• **Your objective**
Where in the entries below does "input" appear? Copy every line that has it.

START Working data

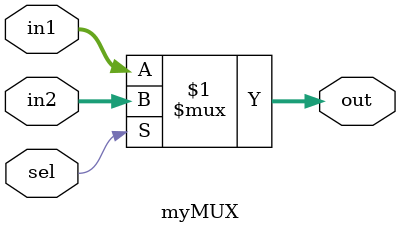
<source format=v>

module myMUX (in1, in2, sel, out);
parameter DATA_WIDTH = 8 ;
input [DATA_WIDTH-1:0] in1,in2;
input sel;
output [DATA_WIDTH-1:0] out;
	assign out = sel?in2:in1;
endmodule
	
</source>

END Working data

• **Task output**
input [DATA_WIDTH-1:0] in1,in2;
input sel;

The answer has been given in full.